In India, although nearly everyone has heard of Christianity as a rival religion to Hinduism, many have never heard of Jesus Christ per se. Preaching Jesus Christ alone instead of mentioning Christianity removes a significant obstacle to Hindus accepting Jesus Christ.
The matter of water baptism
Muslims understand that when someone is baptized in water, they have in fact converted to Christianity. How do we deal with this obstacle?

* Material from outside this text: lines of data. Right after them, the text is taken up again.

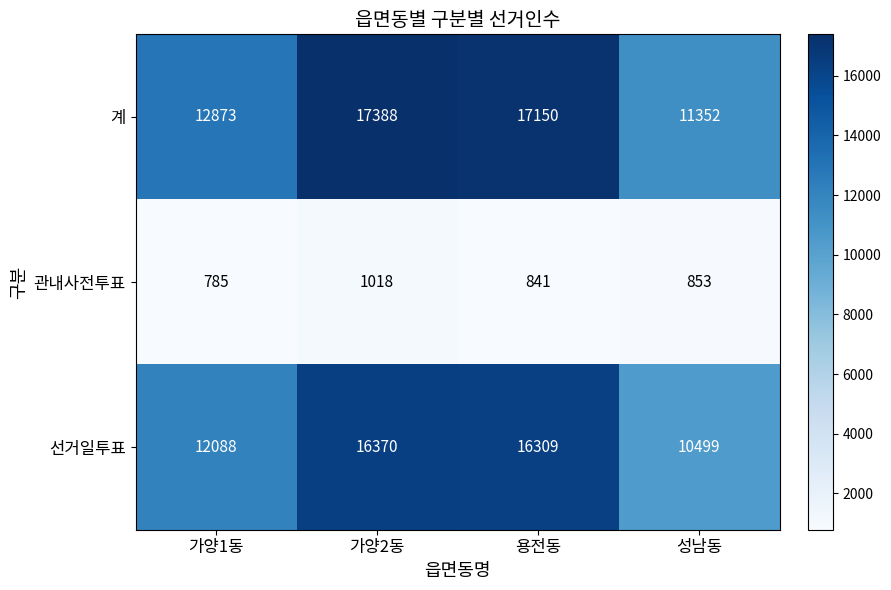

True or false: 관내사전투표 has a value of 1352 at 가양1동.

False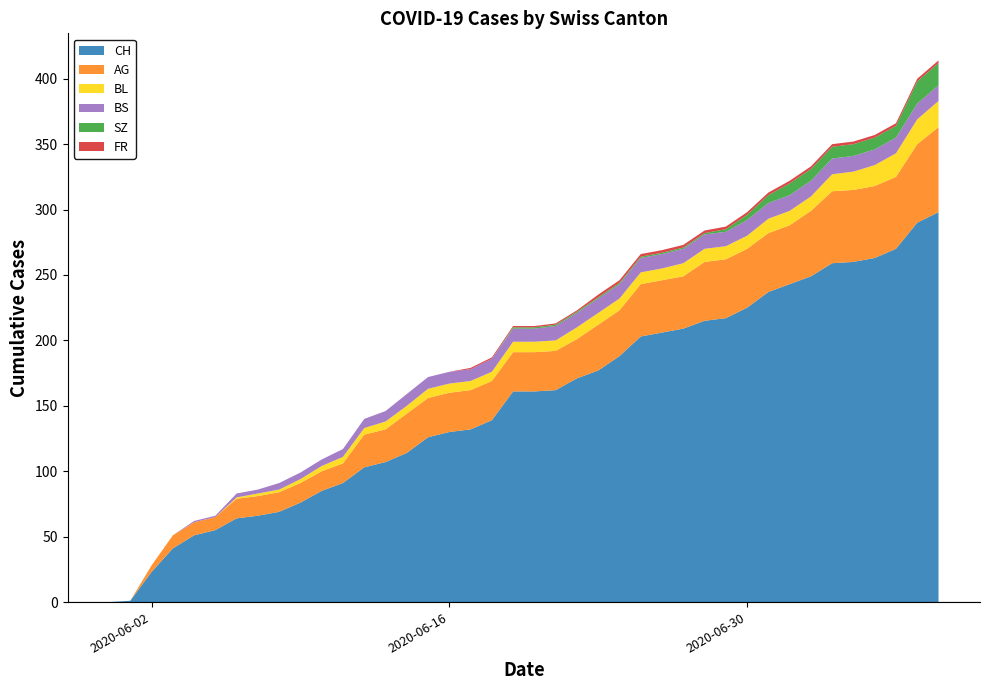

Is it true that CH equals 76 at 2020-06-09?

True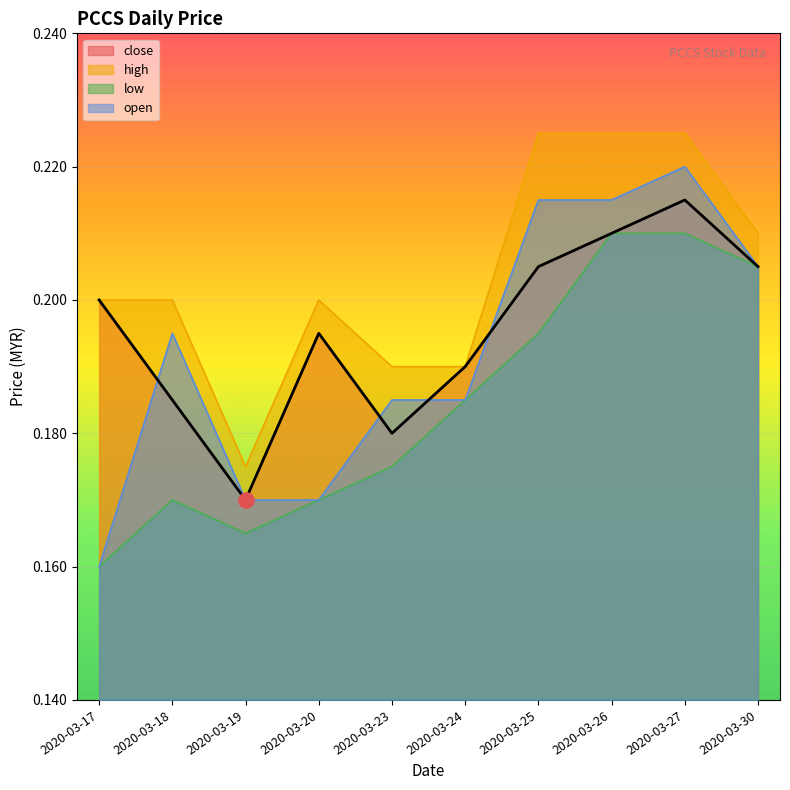

Is the value of open at 2020-03-17 greater than the value of high at 2020-03-24?

No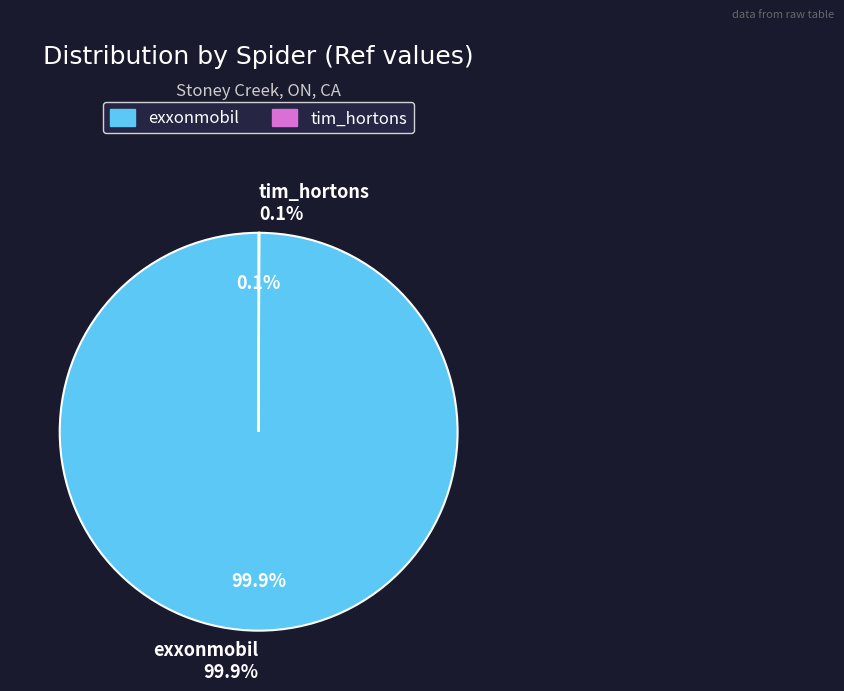

To the nearest percent, what portion does exxonmobil represent?

100%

Instead of the term “baptism” we substitute the term “circumcision,” which Muslims accept since Ishmael was circumcised. Baptism of course is the New Testament fulfillment of Old Testament circumcision; the two terms carry the same essential meaning. Therefore we can tell a Muslim who wants to follow Isa that he is going to be “circumcised in water” for the forgiveness of his sins. It will have the same meaning and effect as water baptism. We simply interchange the two terms, avoid the stigma of the term “baptism.”
We understand if some servants of God have a problem with interchanging these two terms. If so, let us simply agree to disagree on this one matter. Keep in mind that it is simply a matter of the specific terms being used—terms which carry the same exact meaning. For example, the term “immersion” is not found in the New Testament Scriptures, yet no one has a problem when it is used synonymously with baptism. The apostle Paul mentions circumcision by the Spirit in the context of the New Testament as being equivalent to baptism. He explains it as something not performed by human hands, but by Jesus Christ through His Spirit. And that is what takes place at water baptism.
Colossians 2:11 In him you were also circumcised with a circumcision not performed by human hands. Your whole self ruled by the flesh was put off when you were circumcised by Christ, having been buried with him in baptism, in which you were also raised with him through your faith in the working of God, who raised him from the dead.
Philippians 3:3 For it is we who are the circumcision, we who serve God by his Spirit, who boast in Christ Jesus, and who put no confidence in the flesh—
Romans 6:4 We were therefore buried with him through baptism into death in order that, just as Christ was raised from the dead through the glory of the Father, we too may live a new life. 5 For if we have been united with him in a death like his, we will certainly also be united with him in a resurrection like his. 6 For we know that our old self was crucified with him so that the body ruled by sin might be done away with, that we should no longer be slaves to sin—
When sharing the gospel with Muslim, therefore, words and terminology are important. Certain words which we as disciples understand and accept will be a stumbling block to them. In the beginning therefore when sharing the gospel with Muslims, we avoid the use of certain terms like:
- Son of God (at least at the outset in the beginning)
Later as they are taught and discipled, they will come to understand the true meaning of these terms.
1 Corinthians 9:19 Though I am free and belong to no one, I have made myself a slave to everyone, to win as many as possible. 20 To the Jews I became like a Jew, to win the Jews. To those under the law I became like one under the law (though I myself am not under the law), so as to win those under the law. 21 To those not having the law I became like one not having the law (though I am not free from God’s law but am under Christ’s law), so as to win those not having the law. 22 To the weak I became weak, to win the weak. I have become all things to all people so that by all possible means I might save some. 23 I do all this for the sake of the gospel, that I may share in its blessings.